There are so many different opinions out there on this topic that it can create a headache just trying to find some reasonable answers out there, especially when it comes to sexual addiction.
First, let me start by saying we need to clarify what it means to have healthy sexuality in a way that honors God. Sexual intimacy was created to be enjoyed in a marriage between a man and a woman. So what does that mean?
- Well, no one else should be included in that intimacy (yes, not even photos or videos or any of that).
Sexual intimacy should only be had with a husband and his wife.
- Sex was not created purely for an orgasm.
It was created to be enjoyable, yes, but also to build a deeper intimacy between a man and his wife. This is important to remember because we, oftentimes, confuse sexual intimacy with climax.
Reaching orgasm is amazing, don’t get me wrong, but it is NOT the reason for sex. Orgasm can be the reason we continue to WANT sex (in most cases), but climax doesn’t give you a more connected marriage.
Real, authentic sexual intimacy has the ability to be vulnerable and build trust between a man and his wife. We literally become one.
- Sex is for BOTH the man and the woman.
When sexual intimacy is done in a healthy way (meaning no porn, no outside influence, no other people, etc.) both people need to be able to enjoy the experience. If it becomes more about him or more about you, then once again we are missing the point.
We can’t build a deeper connection when sex is one-sided. It is always a better experience when you both are truly involved and having fun.
- SEX IS NOT A NEED.
Read that again. A need is something you will die of if you do not receive it. We CRAVE sex, we have a desire for sex, but we won’t die without it.

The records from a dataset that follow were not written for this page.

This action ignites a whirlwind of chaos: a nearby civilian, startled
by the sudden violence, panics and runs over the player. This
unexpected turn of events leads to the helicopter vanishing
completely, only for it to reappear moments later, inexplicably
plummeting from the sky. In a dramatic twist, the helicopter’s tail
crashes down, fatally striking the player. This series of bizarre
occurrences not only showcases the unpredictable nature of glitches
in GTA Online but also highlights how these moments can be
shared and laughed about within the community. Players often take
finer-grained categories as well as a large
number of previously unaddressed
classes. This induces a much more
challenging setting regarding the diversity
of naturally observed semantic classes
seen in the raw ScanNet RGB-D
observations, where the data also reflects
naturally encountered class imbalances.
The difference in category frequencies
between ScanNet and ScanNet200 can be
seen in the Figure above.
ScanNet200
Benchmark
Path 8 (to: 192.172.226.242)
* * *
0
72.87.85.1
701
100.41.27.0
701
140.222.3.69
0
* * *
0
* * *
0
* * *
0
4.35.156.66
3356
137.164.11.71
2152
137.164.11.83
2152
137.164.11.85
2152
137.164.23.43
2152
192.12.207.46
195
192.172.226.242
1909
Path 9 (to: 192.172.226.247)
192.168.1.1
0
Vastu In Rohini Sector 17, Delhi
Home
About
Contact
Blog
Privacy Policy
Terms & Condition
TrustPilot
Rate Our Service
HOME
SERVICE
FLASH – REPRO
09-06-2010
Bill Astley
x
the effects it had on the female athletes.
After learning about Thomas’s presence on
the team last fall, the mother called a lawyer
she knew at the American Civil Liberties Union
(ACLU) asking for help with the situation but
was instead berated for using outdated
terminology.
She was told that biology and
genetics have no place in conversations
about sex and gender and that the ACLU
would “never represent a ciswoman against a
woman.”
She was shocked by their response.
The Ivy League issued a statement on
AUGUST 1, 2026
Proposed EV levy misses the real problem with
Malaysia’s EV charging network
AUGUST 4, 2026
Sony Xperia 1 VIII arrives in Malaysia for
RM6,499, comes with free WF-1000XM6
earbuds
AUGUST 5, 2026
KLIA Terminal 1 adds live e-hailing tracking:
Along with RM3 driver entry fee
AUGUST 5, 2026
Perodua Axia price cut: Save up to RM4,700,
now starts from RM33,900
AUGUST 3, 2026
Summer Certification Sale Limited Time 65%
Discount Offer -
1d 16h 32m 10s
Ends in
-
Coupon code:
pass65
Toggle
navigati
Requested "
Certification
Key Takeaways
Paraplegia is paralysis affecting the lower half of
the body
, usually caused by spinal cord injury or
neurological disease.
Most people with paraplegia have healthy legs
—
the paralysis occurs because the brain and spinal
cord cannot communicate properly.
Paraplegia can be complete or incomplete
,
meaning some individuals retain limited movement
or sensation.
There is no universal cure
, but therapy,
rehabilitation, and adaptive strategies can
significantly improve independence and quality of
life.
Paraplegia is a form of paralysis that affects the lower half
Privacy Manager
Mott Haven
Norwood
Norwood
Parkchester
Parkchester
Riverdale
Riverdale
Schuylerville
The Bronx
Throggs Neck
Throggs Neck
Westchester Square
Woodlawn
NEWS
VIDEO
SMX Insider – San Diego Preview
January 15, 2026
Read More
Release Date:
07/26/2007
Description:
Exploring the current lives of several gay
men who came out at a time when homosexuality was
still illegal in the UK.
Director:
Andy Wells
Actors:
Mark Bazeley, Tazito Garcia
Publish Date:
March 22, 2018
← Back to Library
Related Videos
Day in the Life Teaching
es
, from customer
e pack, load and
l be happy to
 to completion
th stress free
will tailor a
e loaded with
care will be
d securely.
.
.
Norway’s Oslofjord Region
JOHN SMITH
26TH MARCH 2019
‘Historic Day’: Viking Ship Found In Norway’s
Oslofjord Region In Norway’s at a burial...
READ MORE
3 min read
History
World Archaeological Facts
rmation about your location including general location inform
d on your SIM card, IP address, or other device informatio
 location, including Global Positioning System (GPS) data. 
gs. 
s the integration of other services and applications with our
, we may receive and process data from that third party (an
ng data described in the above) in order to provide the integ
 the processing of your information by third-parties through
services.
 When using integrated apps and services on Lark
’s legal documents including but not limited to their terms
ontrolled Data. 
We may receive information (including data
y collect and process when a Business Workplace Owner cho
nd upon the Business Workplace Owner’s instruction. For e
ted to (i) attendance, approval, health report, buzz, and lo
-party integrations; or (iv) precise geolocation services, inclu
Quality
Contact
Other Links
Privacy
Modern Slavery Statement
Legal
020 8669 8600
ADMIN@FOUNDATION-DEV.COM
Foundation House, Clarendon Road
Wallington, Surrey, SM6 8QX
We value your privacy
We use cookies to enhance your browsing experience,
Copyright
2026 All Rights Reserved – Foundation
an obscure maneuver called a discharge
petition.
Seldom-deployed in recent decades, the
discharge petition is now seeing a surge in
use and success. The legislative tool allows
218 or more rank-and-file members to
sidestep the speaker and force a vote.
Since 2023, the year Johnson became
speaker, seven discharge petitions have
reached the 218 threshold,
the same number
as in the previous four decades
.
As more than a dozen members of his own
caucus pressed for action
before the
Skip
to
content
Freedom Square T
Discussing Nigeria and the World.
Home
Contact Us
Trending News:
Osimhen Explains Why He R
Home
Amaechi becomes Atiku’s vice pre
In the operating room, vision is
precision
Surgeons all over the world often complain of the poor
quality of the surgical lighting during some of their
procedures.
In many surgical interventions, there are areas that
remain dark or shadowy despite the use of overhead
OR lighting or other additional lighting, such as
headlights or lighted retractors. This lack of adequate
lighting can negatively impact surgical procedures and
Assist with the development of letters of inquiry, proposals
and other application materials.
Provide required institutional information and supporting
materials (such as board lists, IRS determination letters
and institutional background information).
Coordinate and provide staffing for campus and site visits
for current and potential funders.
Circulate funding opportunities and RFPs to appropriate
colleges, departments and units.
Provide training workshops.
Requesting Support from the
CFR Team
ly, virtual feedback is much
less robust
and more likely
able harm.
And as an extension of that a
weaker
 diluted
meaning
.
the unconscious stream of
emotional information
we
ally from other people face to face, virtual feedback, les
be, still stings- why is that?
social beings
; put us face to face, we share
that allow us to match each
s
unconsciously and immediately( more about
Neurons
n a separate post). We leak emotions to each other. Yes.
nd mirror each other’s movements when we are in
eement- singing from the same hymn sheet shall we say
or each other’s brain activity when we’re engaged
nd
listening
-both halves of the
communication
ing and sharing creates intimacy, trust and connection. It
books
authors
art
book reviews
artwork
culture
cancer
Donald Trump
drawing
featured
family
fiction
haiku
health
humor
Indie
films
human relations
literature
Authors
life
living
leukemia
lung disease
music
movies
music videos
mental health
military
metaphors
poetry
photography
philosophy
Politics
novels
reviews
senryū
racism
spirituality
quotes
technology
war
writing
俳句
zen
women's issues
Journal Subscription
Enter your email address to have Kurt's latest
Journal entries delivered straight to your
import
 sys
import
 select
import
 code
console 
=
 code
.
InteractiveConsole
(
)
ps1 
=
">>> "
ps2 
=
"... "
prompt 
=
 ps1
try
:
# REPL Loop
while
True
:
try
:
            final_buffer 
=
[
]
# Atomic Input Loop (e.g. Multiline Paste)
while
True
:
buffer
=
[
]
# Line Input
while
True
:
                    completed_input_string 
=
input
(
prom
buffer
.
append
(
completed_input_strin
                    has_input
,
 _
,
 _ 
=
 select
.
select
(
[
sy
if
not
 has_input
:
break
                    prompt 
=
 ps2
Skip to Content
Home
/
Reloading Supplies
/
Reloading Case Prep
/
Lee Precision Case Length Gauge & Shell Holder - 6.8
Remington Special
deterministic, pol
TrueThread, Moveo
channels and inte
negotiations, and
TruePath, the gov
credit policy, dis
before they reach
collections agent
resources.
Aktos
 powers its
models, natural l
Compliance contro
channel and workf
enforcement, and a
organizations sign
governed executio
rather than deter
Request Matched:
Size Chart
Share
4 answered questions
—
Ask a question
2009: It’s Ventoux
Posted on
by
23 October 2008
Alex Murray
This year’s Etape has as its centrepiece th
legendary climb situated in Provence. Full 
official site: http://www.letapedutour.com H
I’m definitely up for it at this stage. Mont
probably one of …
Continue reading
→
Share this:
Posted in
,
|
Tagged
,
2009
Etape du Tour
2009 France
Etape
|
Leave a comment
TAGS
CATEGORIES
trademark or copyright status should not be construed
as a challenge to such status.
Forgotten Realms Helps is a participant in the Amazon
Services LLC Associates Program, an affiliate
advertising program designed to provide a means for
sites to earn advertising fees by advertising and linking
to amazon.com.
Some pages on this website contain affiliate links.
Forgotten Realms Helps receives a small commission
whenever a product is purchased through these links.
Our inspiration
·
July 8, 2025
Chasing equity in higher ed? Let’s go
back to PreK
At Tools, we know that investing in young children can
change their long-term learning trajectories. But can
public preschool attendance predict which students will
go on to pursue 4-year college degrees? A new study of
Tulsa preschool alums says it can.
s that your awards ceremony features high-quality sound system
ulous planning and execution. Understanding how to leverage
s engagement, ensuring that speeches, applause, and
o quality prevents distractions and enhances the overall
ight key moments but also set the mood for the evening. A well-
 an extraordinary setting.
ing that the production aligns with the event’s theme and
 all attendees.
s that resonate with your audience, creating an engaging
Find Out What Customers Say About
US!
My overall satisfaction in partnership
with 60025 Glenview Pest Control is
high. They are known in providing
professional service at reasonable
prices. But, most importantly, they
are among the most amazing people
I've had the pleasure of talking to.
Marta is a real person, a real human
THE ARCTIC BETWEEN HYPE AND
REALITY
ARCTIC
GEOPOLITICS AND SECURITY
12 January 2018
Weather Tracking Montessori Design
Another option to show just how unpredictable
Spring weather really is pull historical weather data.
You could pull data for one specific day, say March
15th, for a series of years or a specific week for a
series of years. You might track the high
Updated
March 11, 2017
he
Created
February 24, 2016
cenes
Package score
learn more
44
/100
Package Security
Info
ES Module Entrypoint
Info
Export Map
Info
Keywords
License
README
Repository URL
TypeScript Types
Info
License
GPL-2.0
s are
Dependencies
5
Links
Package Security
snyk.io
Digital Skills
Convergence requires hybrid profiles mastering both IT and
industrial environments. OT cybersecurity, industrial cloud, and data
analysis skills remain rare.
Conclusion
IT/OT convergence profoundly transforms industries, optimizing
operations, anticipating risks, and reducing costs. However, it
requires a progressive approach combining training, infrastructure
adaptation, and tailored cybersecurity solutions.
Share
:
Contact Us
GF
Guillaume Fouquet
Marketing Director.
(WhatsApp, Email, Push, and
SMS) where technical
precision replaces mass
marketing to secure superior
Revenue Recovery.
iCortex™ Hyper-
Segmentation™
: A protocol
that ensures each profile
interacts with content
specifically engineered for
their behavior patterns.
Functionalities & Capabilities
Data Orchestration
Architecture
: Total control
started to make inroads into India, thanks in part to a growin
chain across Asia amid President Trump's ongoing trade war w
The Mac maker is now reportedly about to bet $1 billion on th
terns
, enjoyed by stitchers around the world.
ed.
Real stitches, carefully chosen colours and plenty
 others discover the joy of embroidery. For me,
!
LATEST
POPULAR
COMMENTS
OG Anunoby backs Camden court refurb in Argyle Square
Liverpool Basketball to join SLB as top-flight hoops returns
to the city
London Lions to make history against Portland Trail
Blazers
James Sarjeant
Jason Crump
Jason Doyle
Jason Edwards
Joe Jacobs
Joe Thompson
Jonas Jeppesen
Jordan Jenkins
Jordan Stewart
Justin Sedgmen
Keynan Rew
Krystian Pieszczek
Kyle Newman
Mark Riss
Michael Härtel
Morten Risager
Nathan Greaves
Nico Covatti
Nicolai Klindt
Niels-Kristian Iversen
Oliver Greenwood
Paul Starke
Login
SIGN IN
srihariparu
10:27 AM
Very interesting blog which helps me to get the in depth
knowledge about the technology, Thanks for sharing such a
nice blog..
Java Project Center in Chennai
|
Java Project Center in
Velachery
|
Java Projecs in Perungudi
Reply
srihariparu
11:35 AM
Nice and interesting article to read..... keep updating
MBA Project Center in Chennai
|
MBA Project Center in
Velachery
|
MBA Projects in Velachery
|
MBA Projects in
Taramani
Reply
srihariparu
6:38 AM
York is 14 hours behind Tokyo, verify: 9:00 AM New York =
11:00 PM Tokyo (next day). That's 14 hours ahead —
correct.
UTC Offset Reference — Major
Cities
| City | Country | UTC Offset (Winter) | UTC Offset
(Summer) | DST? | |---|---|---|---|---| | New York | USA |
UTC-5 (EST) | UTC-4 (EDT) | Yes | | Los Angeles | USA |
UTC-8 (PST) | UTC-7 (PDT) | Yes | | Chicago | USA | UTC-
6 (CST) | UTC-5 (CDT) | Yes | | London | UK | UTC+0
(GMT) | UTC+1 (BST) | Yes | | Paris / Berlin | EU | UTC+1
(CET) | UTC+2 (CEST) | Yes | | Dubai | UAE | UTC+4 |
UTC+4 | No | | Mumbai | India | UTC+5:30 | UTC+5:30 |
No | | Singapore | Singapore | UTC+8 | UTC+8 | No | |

And those things are not bad. In fact, they were God-given. However, when sex becomes something that you or your spouse believe absolutely needs to happen in order to live, then there is usually a pretty false narrative running around your or your spouse’s head.
Some great books to read more about this are by Sheila Gregoire: The Greate Sex Rescue, The Good Girls Guide to Great Sex, and her husband: The Good Guys Guide to Great Sex. And, of course, our very own Carl Thomas’ book When Shame Gets Real is a very tangible resource as well!
I say all of that because when we are better able to view sexual intimacy in the way that it was created to be, with a man and his wife and both the man and his wife are fully giving themselves to each other, then there is no room for masturbation.
Masturbation is selfish. It is all about orgasm and self. There is no connection with your spouse while you or he masturbate in the other room.
(I want to clarify though when you are having sex with your spouse and manually stimulate yourself in that process, that is a different story- not masturbation. Masturbation is done alone for the purpose of getting off.)
In short, masturbation is not something that improves your marriage or yourself. It promotes selfishness and a view on sex that is NOT entirely whole. IT does not bring connection with your spouse and, quite frankly, can cause a lot of turmoil.
To have a healthy sex life with your spouse there needs to be a focus on connection. It can be done! And it is worth the journey to accomplish.
**Remember that if your spouse is currently not in recovery or you are not yet feeling safe to have sex with your spouse, this article is not intended to make you feel as though you need to have sex with your spouse. Quite the opposite. Healthy sexual intimacy can ONLY happen when both people feel safe.